Two years ago, the Guardian published information about an NSA surveillance program called XKeyscore—the agency’s “widest-reachest” program, which allows NSA analysts to easily search through things like emails and browser history.   

Now The Intercept has published 48 classified documents about the program, claiming it’s as easy to search through as Google, and contains a massive scope of information, from voice calls and webcam photos to the contents of chats and emails.

These newly published documents demonstrate that collected communications not only include emails, chats and web-browsing traffic, but also pictures, documents, voice calls, webcam photos, web searches, advertising analytics traffic, social media traffic, botnet traffic, logged keystrokes, computer network exploitation (CNE) targeting, intercepted username and password pairs, file uploads to online services, Skype sessions and more.

The wide-ranging program had 150 field sites in 2008, with 700 services in countries like the U.S., U.K., Spain, Russia, Japan, and Somalia.
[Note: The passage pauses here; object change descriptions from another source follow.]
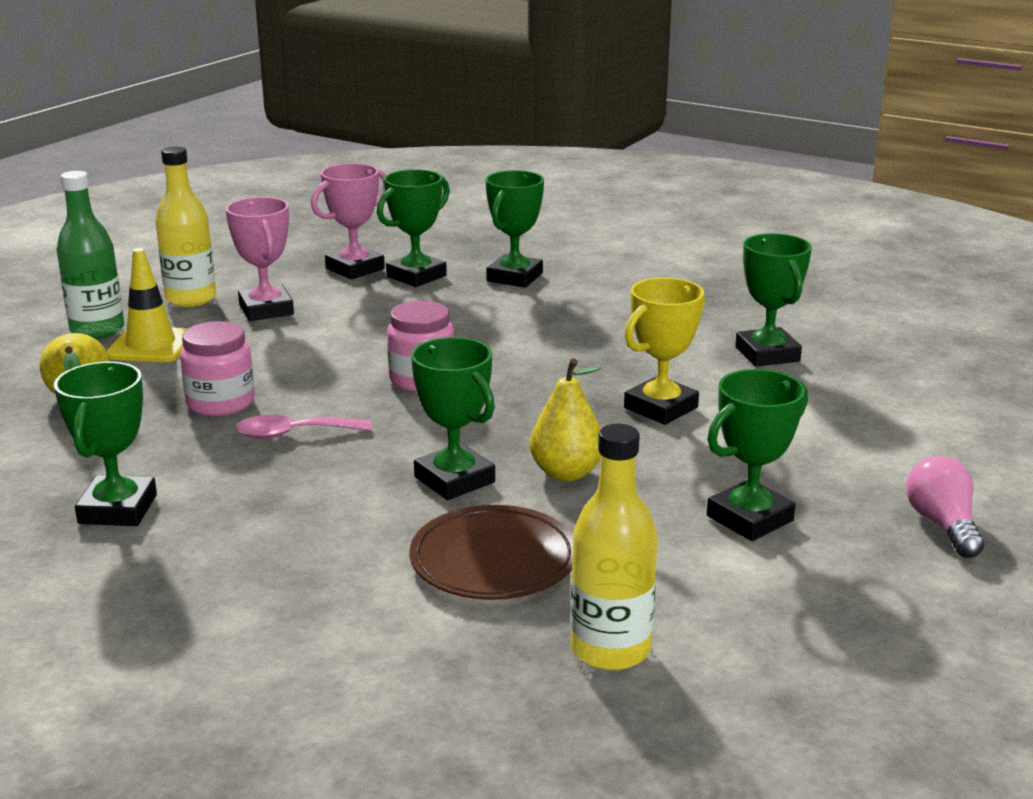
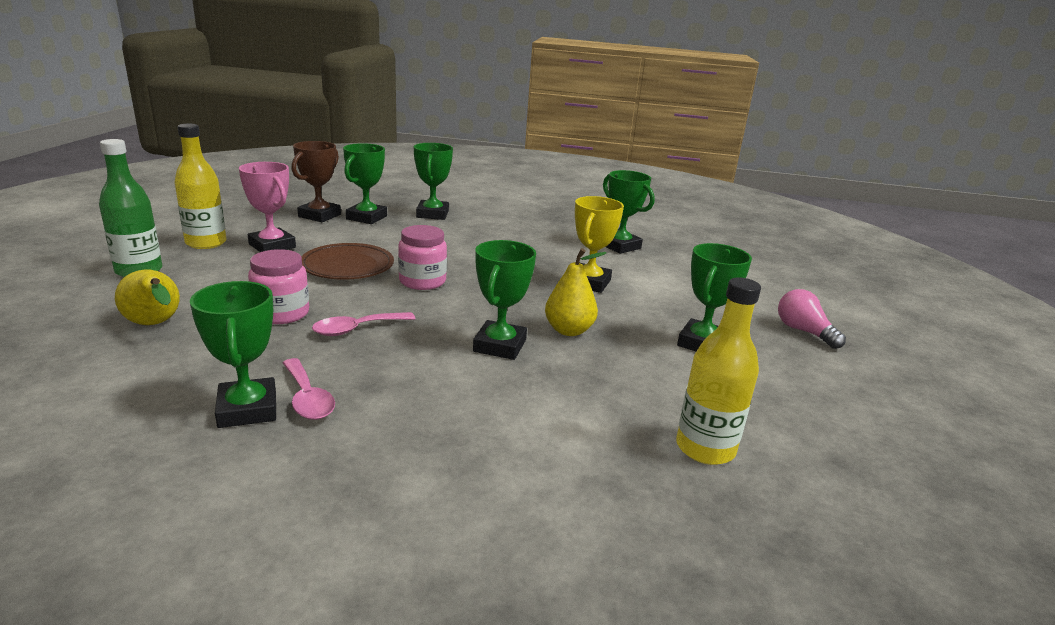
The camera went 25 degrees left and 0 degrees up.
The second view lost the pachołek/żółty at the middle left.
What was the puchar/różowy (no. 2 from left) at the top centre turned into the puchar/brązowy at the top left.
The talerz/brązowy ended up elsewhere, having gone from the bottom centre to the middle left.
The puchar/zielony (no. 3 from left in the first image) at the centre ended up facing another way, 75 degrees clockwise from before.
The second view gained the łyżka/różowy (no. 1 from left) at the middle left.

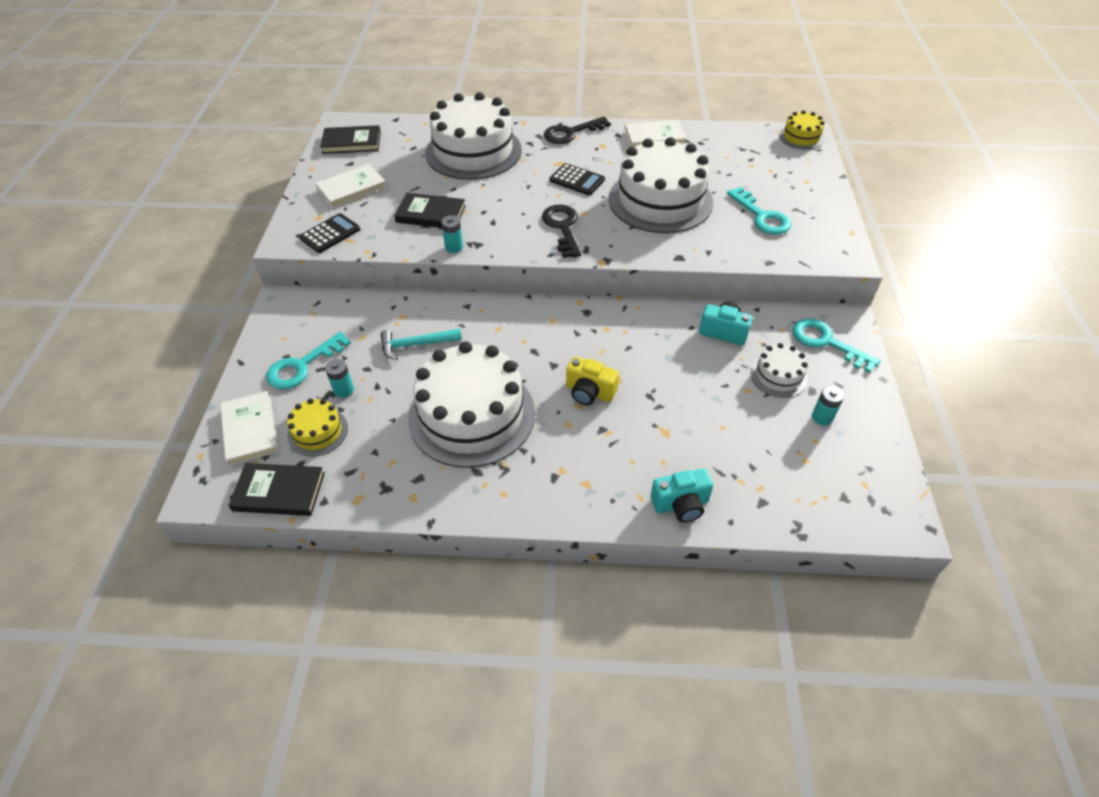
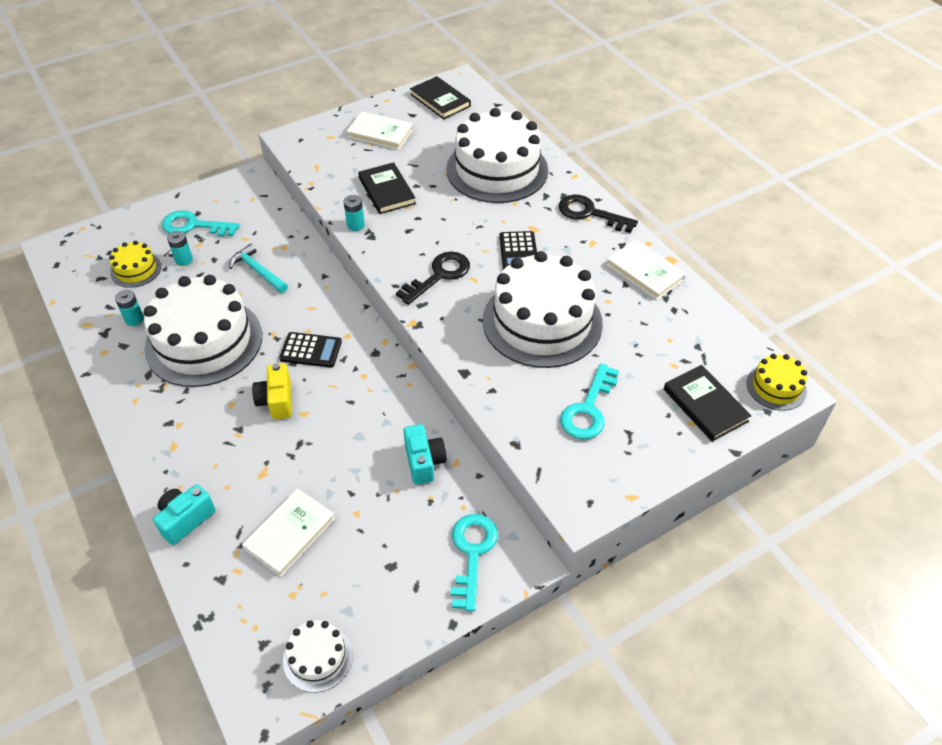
The camera went 55 degrees right and 0 degrees up.
The książka/biały (no. 1 from left) ended up elsewhere, having gone from the middle left to the bottom left.
The książka/czarny (no. 1 from left in the first image) ended up elsewhere, having gone from the middle left to the middle right.
The kalkulator/czarny (no. 1 from left) ended up elsewhere, having gone from the top left to the middle left.
The aparat fotograficzny/turkusowy (no. 1 from left) at the centre ended up facing another way, 90 degrees clockwise from before.
The tort/biały (no. 4 from left in the first image) ended up elsewhere, having gone from the middle right to the bottom centre.
The bateria/turkusowy (no. 3 from left in the first image) ended up elsewhere, having gone from the middle right to the middle left.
Security researcher Jonathan Brossard, the CEO of Toucan Systems, told The Intercept the program is so user-friendly someone could master it in one day. “They simply enter the name of the server they want to hack into XKEYSCORE, type enter, and are presented login and password pairs to connect to this machine.”

“The amount of work an analyst has to perform to actually break into remote computers over the internet seems ridiculously reduced – we are talking minutes, if not seconds,” he said. “Simple. As easy as typing a few words into Google."

It also allows for searches based on someone’s location, nationality, and browser history.

One of the documents contains a screenshot of an analyst searching for individuals living in Pakistan and visiting certain online forums within a certain timeframe.

Another document describes traffic from social media as “a great starting point” to tracking targets.

In 2013, Snowden claimed that, while sitting as his desk, he could use the program to "wiretap anyone, from you or your accountant, to a federal judge or even the president, if I had a personal email".